____ Исходные данные

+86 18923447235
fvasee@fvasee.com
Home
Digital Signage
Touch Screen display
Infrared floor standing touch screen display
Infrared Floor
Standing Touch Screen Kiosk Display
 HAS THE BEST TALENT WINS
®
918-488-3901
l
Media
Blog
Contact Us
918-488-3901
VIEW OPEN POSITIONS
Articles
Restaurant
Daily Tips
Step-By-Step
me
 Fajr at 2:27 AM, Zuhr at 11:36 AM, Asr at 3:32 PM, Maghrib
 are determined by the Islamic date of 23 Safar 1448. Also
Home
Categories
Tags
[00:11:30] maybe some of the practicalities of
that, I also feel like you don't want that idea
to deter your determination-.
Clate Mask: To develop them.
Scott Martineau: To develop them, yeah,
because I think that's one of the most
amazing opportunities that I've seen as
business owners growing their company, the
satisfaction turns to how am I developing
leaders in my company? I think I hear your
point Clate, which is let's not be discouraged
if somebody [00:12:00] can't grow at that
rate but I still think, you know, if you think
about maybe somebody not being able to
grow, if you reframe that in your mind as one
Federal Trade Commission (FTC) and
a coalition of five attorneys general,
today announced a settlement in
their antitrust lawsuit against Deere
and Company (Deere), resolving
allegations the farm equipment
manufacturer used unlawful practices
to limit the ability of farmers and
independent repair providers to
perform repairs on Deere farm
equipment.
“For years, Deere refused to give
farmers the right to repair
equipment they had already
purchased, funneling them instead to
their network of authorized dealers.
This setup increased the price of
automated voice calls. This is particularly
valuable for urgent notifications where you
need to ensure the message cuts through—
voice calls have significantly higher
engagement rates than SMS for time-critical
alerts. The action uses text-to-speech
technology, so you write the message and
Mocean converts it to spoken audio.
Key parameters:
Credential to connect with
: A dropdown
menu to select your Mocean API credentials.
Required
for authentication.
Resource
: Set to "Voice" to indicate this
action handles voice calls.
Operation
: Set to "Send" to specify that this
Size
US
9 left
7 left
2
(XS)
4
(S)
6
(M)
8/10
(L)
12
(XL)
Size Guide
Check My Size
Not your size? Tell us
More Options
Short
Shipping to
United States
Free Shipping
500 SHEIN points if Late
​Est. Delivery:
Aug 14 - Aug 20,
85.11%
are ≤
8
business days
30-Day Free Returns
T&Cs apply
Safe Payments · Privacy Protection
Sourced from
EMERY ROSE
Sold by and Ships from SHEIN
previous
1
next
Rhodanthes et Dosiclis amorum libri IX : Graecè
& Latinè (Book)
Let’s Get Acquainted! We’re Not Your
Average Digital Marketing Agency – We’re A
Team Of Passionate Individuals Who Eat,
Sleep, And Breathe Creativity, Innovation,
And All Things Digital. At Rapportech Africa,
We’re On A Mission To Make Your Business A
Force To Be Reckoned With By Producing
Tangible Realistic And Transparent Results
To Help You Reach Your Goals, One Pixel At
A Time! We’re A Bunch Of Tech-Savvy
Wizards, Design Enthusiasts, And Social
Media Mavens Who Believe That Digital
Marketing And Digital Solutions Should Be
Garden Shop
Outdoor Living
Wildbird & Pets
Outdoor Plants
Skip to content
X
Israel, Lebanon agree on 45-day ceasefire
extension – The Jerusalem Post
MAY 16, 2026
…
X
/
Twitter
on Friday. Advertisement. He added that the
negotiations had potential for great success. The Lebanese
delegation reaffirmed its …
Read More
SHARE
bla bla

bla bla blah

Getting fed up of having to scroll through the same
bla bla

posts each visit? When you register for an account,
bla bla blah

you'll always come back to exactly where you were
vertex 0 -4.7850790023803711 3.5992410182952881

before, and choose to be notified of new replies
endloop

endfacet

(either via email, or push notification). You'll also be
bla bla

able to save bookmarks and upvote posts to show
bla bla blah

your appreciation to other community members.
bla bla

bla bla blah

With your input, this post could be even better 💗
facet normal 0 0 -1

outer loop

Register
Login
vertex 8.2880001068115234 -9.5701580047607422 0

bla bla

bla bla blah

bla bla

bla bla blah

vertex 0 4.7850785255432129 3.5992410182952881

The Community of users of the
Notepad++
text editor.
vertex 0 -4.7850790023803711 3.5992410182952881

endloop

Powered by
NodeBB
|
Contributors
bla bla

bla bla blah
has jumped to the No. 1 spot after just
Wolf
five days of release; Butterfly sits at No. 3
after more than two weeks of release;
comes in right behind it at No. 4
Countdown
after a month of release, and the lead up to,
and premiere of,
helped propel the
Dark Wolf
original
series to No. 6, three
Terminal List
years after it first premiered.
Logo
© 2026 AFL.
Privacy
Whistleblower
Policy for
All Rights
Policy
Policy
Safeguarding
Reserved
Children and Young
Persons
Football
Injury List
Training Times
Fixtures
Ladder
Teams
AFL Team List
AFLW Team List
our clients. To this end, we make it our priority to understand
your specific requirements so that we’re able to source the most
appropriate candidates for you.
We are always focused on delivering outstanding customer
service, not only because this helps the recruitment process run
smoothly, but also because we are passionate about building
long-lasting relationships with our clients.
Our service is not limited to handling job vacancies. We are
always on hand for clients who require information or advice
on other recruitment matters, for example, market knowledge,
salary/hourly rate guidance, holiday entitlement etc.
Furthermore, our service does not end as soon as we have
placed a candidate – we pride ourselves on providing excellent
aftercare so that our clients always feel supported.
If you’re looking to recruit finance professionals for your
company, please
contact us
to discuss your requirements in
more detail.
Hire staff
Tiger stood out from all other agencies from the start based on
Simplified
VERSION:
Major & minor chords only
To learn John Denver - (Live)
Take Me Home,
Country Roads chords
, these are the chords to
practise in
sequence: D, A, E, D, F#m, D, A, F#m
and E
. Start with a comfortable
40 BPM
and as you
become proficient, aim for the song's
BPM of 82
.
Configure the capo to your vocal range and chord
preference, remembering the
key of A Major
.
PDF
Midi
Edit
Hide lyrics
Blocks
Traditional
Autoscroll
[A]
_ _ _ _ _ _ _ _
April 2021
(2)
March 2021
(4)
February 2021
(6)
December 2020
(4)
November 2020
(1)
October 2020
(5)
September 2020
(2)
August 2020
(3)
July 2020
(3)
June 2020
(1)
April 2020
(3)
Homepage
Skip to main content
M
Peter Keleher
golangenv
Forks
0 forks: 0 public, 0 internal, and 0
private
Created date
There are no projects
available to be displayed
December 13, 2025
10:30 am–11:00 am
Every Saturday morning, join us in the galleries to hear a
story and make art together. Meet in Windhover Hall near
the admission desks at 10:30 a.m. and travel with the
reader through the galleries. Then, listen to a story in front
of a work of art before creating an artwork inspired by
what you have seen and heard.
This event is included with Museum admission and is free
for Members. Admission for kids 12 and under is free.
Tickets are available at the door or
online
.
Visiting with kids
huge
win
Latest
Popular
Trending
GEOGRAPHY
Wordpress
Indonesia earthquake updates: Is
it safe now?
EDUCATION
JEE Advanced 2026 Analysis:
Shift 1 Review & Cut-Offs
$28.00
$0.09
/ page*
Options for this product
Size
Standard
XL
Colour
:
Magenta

________

## Условие задания
Соберите из записей выше все строки, где встречается слово «years».

## Ответ на задание
“For years, Deere refused to give
years after it first premiered.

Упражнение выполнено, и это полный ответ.